§ **Task objective**: Output nothing but the lines from the beginning of the listing below through the line containing "Beck Hole, um 13:54h am 06.10.1990.", exactly as they stand, without pictures.

§ **Information given**:
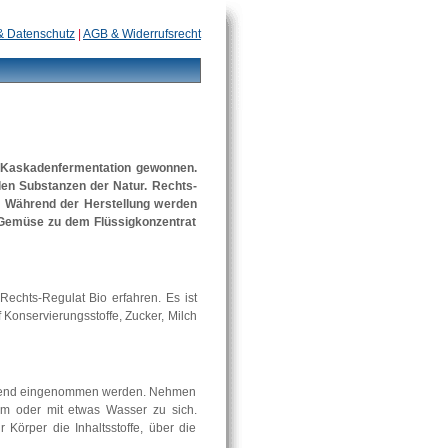
& Datenschutz
|
AGB & Widerrufsrecht
r Kaskadenfermentation gewonnen.
len Substanzen der Natur. Rechts-
n. Während der Herstellung werden
 Gemüse zu dem Flüssigkonzentrat
echts-Regulat Bio erfahren. Es ist
f Konservierungsstoffe, Zucker, Milch
 Abend eingenommen werden. Nehmen
rm oder mit etwas Wasser zu sich.
Körper die Inhaltsstoffe, über die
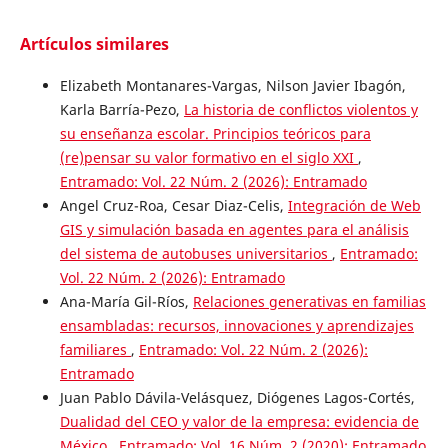
Artículos similares
Elizabeth Montanares-Vargas, Nilson Javier Ibagón,
Karla Barría-Pezo,
La historia de conflictos violentos y
su enseñanza escolar. Principios teóricos para
(re)pensar su valor formativo en el siglo XXI
,
Entramado: Vol. 22 Núm. 2 (2026): Entramado
Angel Cruz-Roa, Cesar Diaz-Celis,
Integración de Web
GIS y simulación basada en agentes para el análisis
del sistema de autobuses universitarios
,
Entramado:
Vol. 22 Núm. 2 (2026): Entramado
Ana-María Gil-Ríos,
Relaciones generativas en familias
ensambladas: recursos, innovaciones y aprendizajes
familiares
,
Entramado: Vol. 22 Núm. 2 (2026):
Entramado
Juan Pablo Dávila-Velásquez, Diógenes Lagos-Cortés,
Dualidad del CEO y valor de la empresa: evidencia de
México
,
Entramado: Vol. 16 Núm. 2 (2020): Entramado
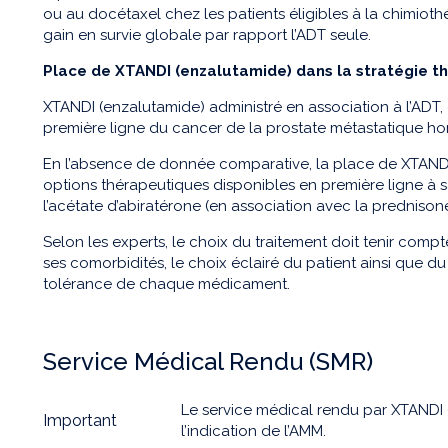
ou au docétaxel chez les patients éligibles à la chimiot
gain en survie globale par rapport l’ADT seule.
Place de XTANDI (enzalutamide) dans la stratégie t
XTANDI (enzalutamide) administré en association à l’ADT,
première ligne du cancer de la prostate métastatique h
En l’absence de donnée comparative, la place de XTANDI
options thérapeutiques disponibles en première ligne à s
l’acétate d’abiratérone (en association avec la prednison
Selon les experts, le choix du traitement doit tenir comp
ses comorbidités, le choix éclairé du patient ainsi que d
tolérance de chaque médicament.
Service Médical Rendu (SMR)
Le service médical rendu par XTANDI 
Important
l’indication de l’AMM.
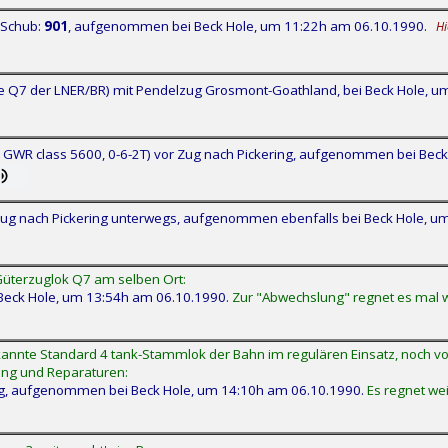
 Schub:
901
, aufgenommen bei Beck Hole, um 11:22h am 06.10.1990.
Hi
ige Q7 der LNER/BR) mit Pendelzug Grosmont-Goathland, bei Beck Hole, 
 GWR class 5600, 0-6-2T) vor Zug nach Pickering, aufgenommen bei Bec
g nach Pickering unterwegs, aufgenommen ebenfalls bei Beck Hole, u
 Güterzuglok Q7 am selben Ort:
Beck Hole, um 13:54h am 06.10.1990.
Zur "Abwechslung" regnet es mal wie
annte Standard 4 tank-Stammlok der Bahn im regulären Einsatz, noch vo
ng und Reparaturen:
ng, aufgenommen bei Beck Hole, um 14:10h am 06.10.1990.
Es regnet weit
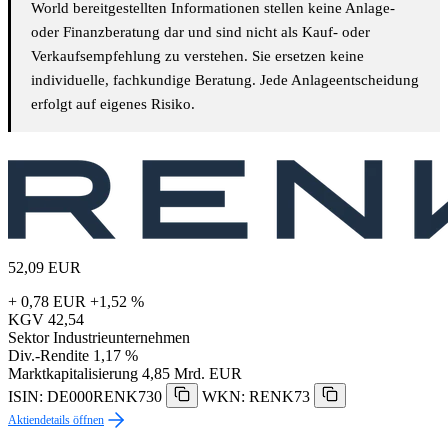
World bereitgestellten Informationen stellen keine Anlage-
oder Finanzberatung dar und sind nicht als Kauf- oder
Verkaufsempfehlung zu verstehen. Sie ersetzen keine
individuelle, fachkundige Beratung. Jede Anlageentscheidung
erfolgt auf eigenes Risiko.
52,09
EUR
+ 0,78 EUR
+1,52 %
KGV
42,54
Sektor
Industrieunternehmen
Div.-Rendite
1,17 %
Marktkapitalisierung
4,85 Mrd. EUR
ISIN: DE000RENK730
WKN: RENK73
Aktiendetails öffnen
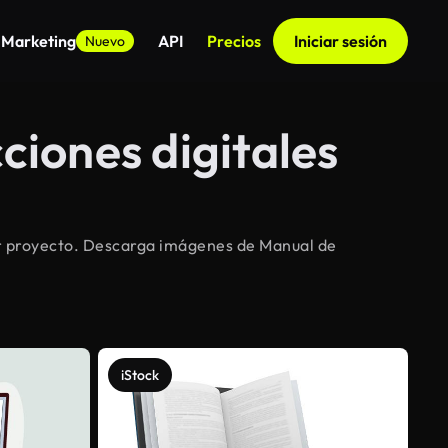
 Marketing
API
Precios
Iniciar sesión
Nuevo
ciones digitales
ier proyecto. Descarga imágenes de Manual de
iStock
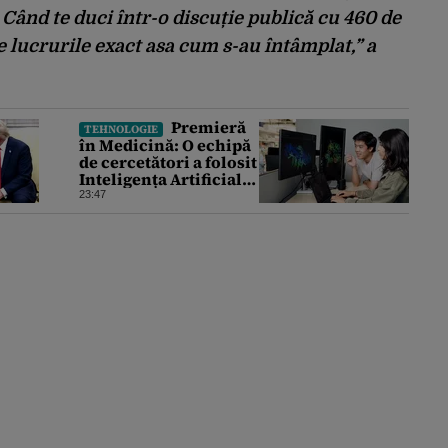
 Când te duci într-o discuție publică cu 460 de
 lucrurile exact asa cum s-au întâmplat,” a
Premieră
TEHNOLOGIE
în Medicină: O echipă
de cercetători a folosit
Inteligența Artificială
pentru a crea primele
23:47
virusuri sintetice la
tratarea de E.coli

§ **Problem solution**:
& Datenschutz
|
AGB & Widerrufsrecht
r Kaskadenfermentation gewonnen.
len Substanzen der Natur. Rechts-
n. Während der Herstellung werden
 Gemüse zu dem Flüssigkonzentrat
echts-Regulat Bio erfahren. Es ist
f Konservierungsstoffe, Zucker, Milch
 Abend eingenommen werden. Nehmen
rm oder mit etwas Wasser zu sich.
Körper die Inhaltsstoffe, über die
Artículos similares
Elizabeth Montanares-Vargas, Nilson Javier Ibagón,
Karla Barría-Pezo,
La historia de conflictos violentos y
su enseñanza escolar. Principios teóricos para
(re)pensar su valor formativo en el siglo XXI
,
Entramado: Vol. 22 Núm. 2 (2026): Entramado
Angel Cruz-Roa, Cesar Diaz-Celis,
Integración de Web
GIS y simulación basada en agentes para el análisis
del sistema de autobuses universitarios
,
Entramado:
Vol. 22 Núm. 2 (2026): Entramado
Ana-María Gil-Ríos,
Relaciones generativas en familias
ensambladas: recursos, innovaciones y aprendizajes
familiares
,
Entramado: Vol. 22 Núm. 2 (2026):
Entramado
Juan Pablo Dávila-Velásquez, Diógenes Lagos-Cortés,
Dualidad del CEO y valor de la empresa: evidencia de
México
,
Entramado: Vol. 16 Núm. 2 (2020): Entramado
ou au docétaxel chez les patients éligibles à la chimiot
gain en survie globale par rapport l’ADT seule.
Place de XTANDI (enzalutamide) dans la stratégie t
XTANDI (enzalutamide) administré en association à l’ADT,
première ligne du cancer de la prostate métastatique h
En l’absence de donnée comparative, la place de XTANDI
options thérapeutiques disponibles en première ligne à s
l’acétate d’abiratérone (en association avec la prednison
Selon les experts, le choix du traitement doit tenir comp
ses comorbidités, le choix éclairé du patient ainsi que d
tolérance de chaque médicament.
Service Médical Rendu (SMR)
Le service médical rendu par XTANDI 
Important
l’indication de l’AMM.
 Schub:
901
, aufgenommen bei Beck Hole, um 11:22h am 06.10.1990.
Hi
ige Q7 der LNER/BR) mit Pendelzug Grosmont-Goathland, bei Beck Hole, 
 GWR class 5600, 0-6-2T) vor Zug nach Pickering, aufgenommen bei Bec
g nach Pickering unterwegs, aufgenommen ebenfalls bei Beck Hole, u
 Güterzuglok Q7 am selben Ort:
Beck Hole, um 13:54h am 06.10.1990.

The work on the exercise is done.